Provided records |
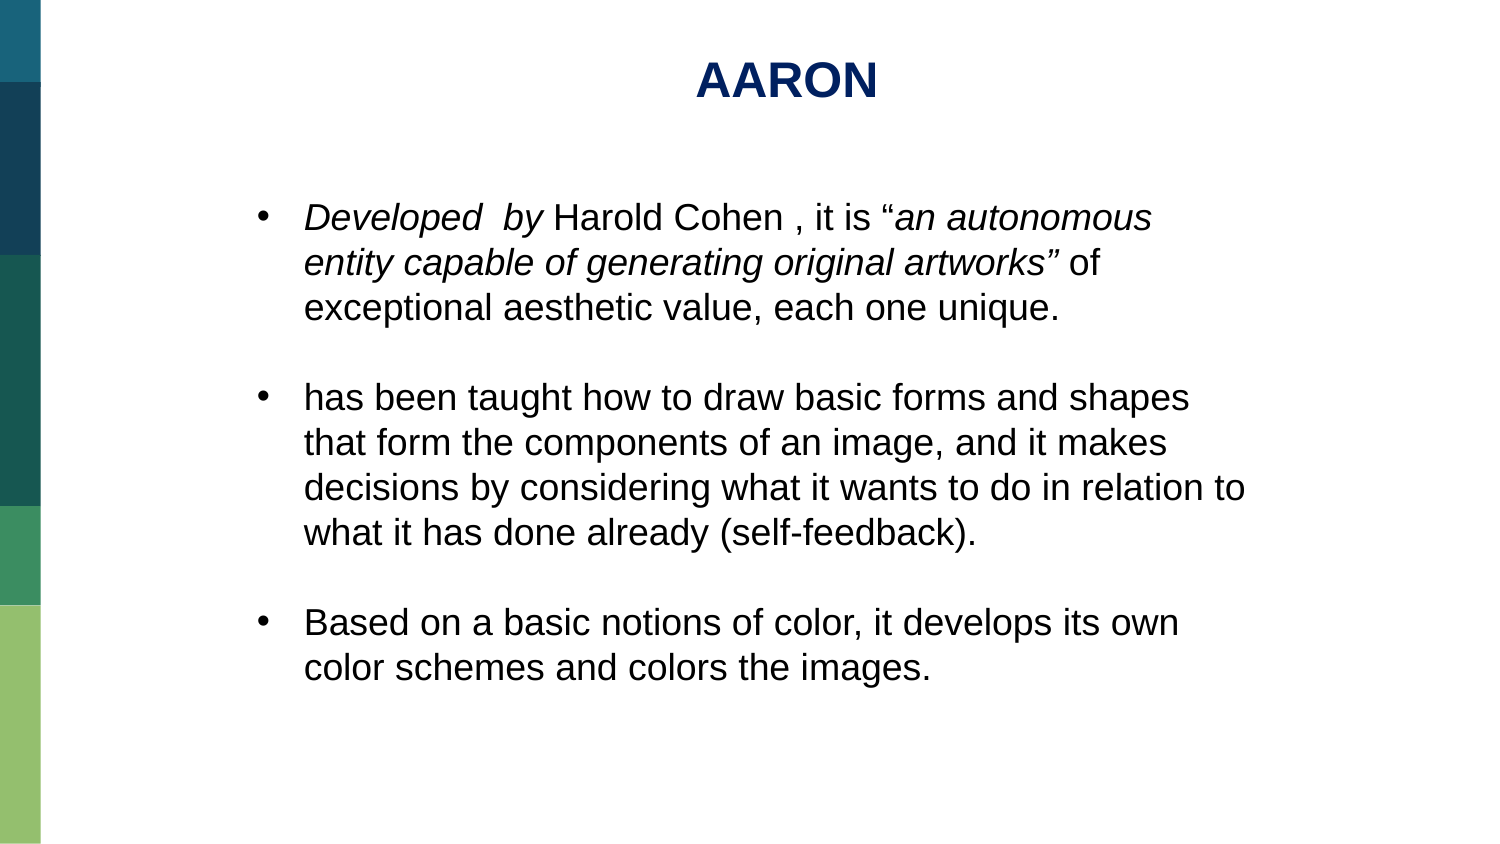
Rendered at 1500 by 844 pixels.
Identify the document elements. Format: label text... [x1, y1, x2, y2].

text_box AARON [680, 39, 894, 115]
text_box Developed by Harold Cohen , it is “an autonomous entity capable of generating original artworks” of exceptional aesthetic value, each one unique. has been taught how to draw basic forms and shapes that form the components of an image, and it makes decisions by considering what it wants to do in relation to what it has done already (self-feedback). Based on a basic notions of color, it develops its own color schemes and colors the images. [242, 185, 1267, 736]
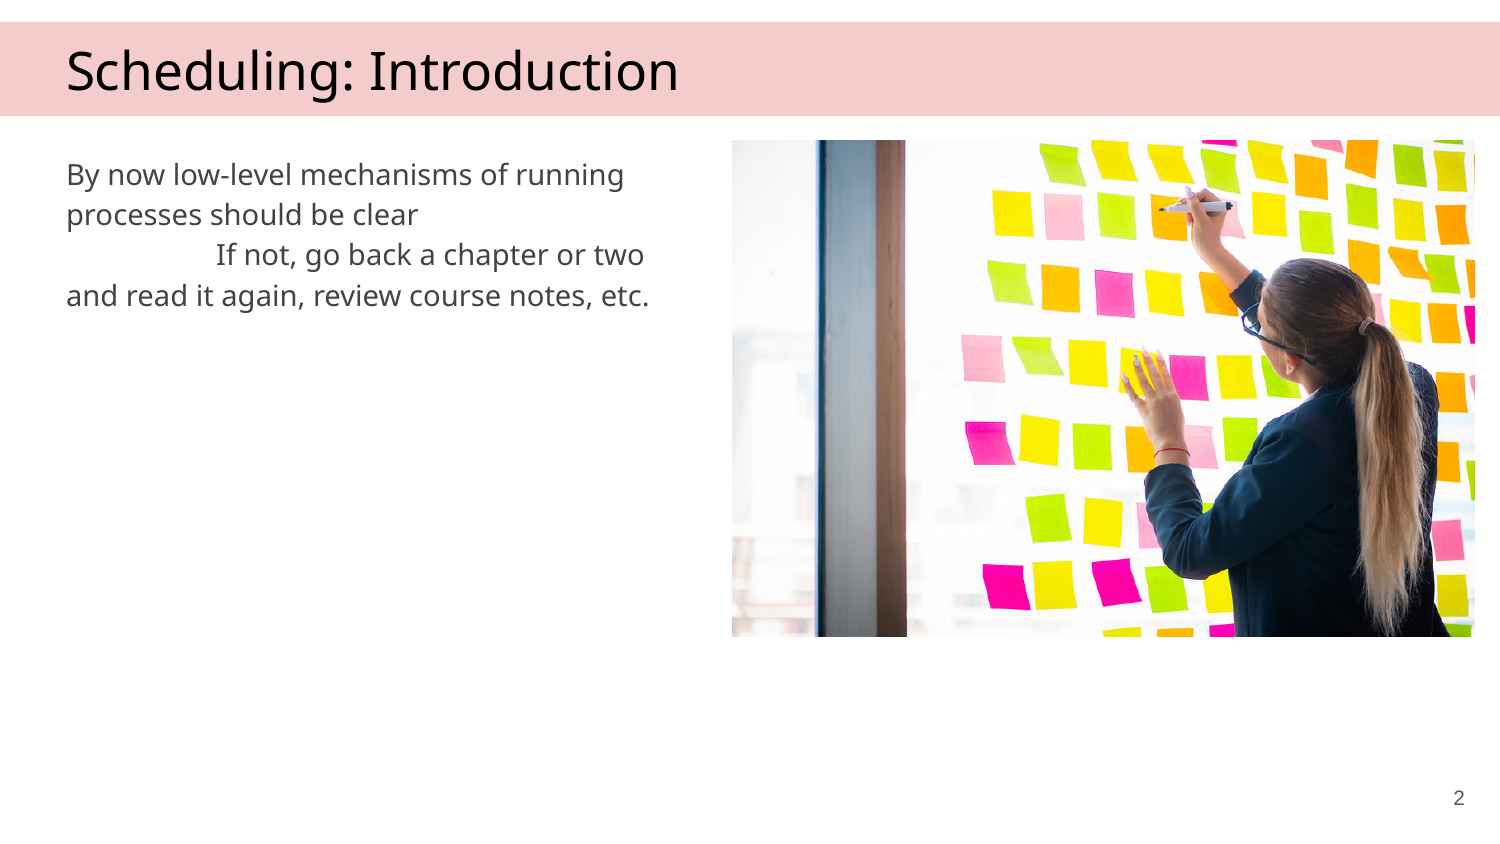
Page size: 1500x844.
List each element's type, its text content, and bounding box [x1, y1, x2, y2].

title Scheduling: Introduction [51, 22, 1449, 116]
slide_number 2 [1389, 764, 1480, 830]
list By now low-level mechanisms of running processes should be clear If not, go back a chapter or two and read it again, review course notes, etc. [51, 135, 708, 765]
picture [732, 140, 1476, 638]
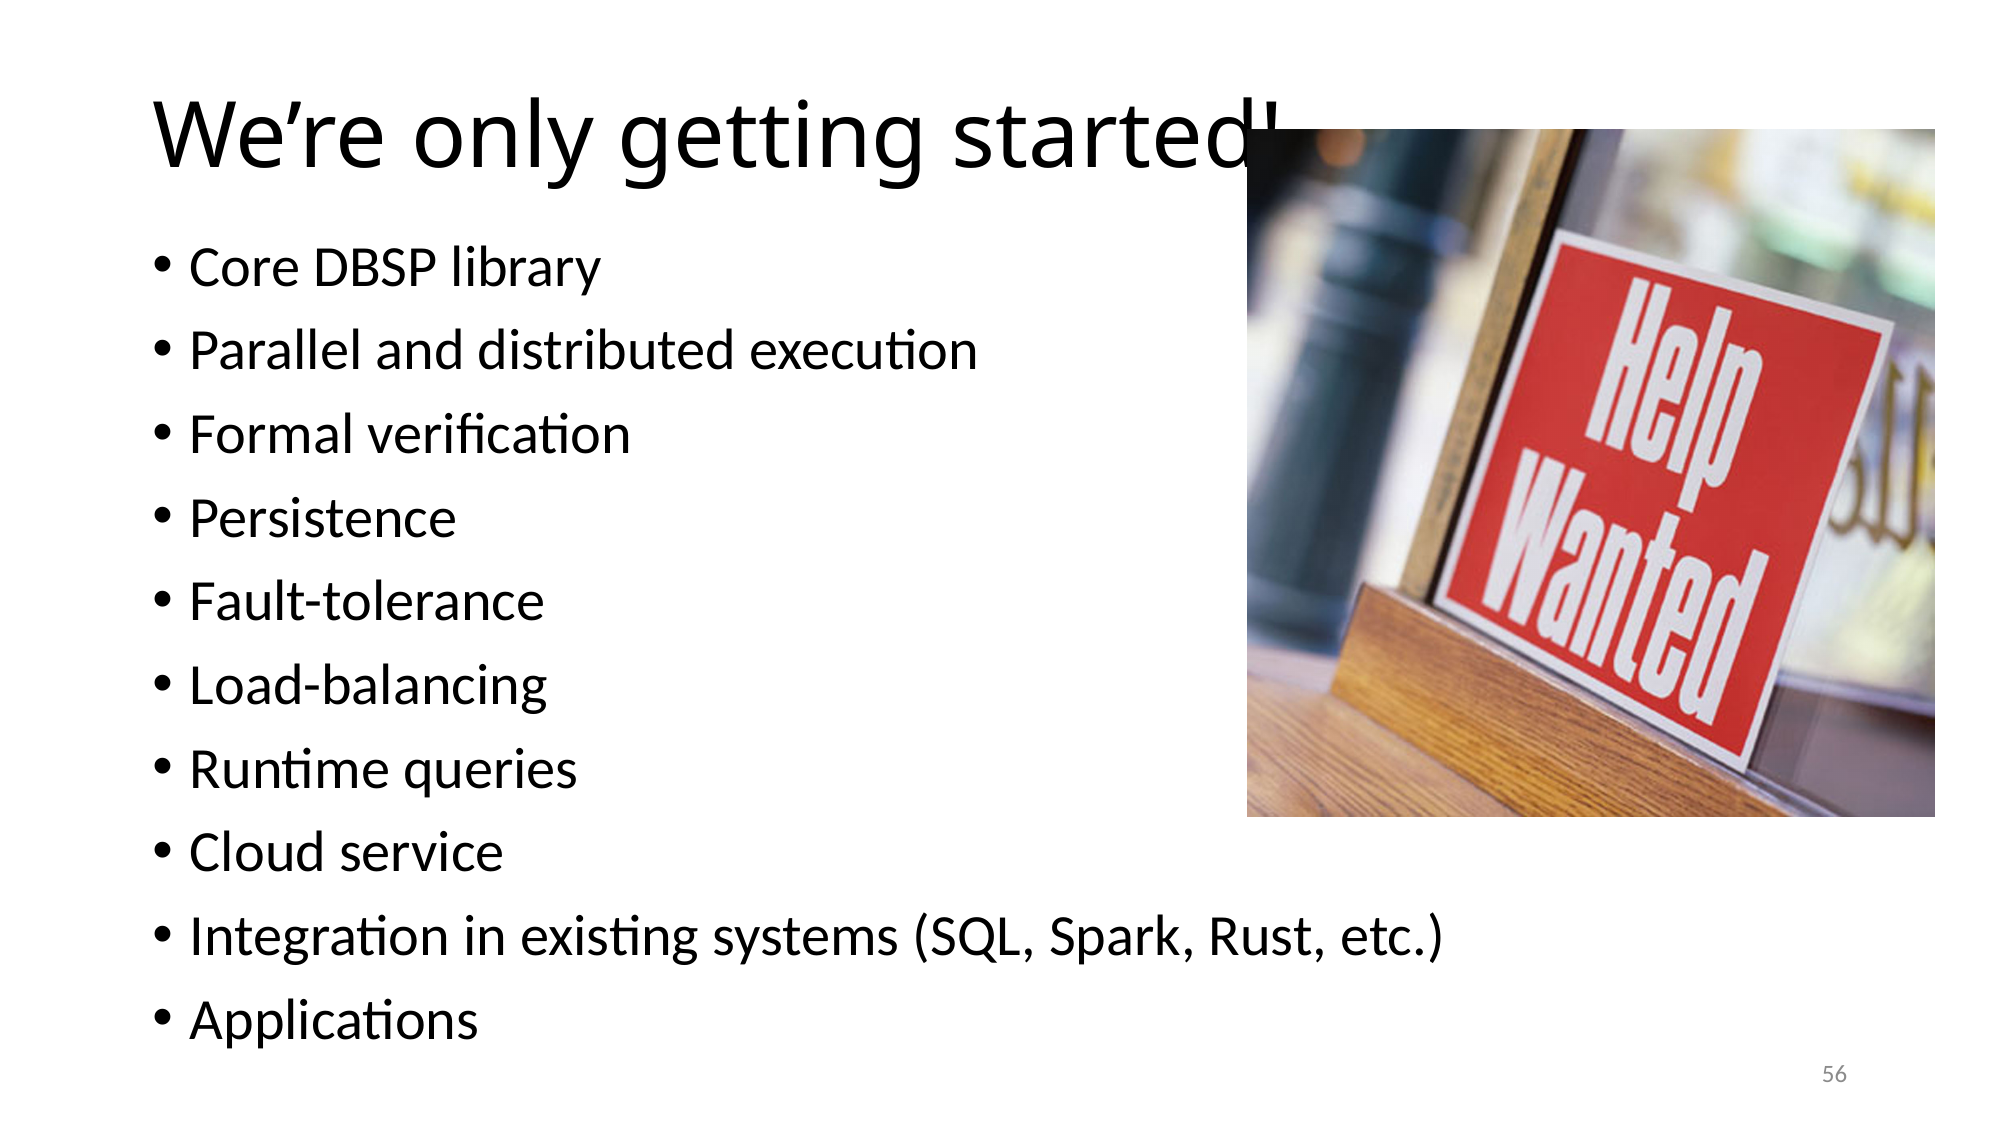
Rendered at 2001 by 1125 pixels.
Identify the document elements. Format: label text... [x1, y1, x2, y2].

list Core DBSP library Parallel and distributed execution Formal verification Persistence Fault-tolerance Load-balancing Runtime queries Cloud service Integration in existing systems (SQL, Spark, Rust, etc.) Applications [137, 228, 1863, 1103]
title We’re only getting started! [137, 59, 1863, 216]
picture [1247, 129, 1935, 817]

Exercise brief |
Look through the records above for the string "pixels", then copy every line that has it.

Completed exercise |
Rendered at 1500 by 844 pixels.
Rendered at 2001 by 1125 pixels.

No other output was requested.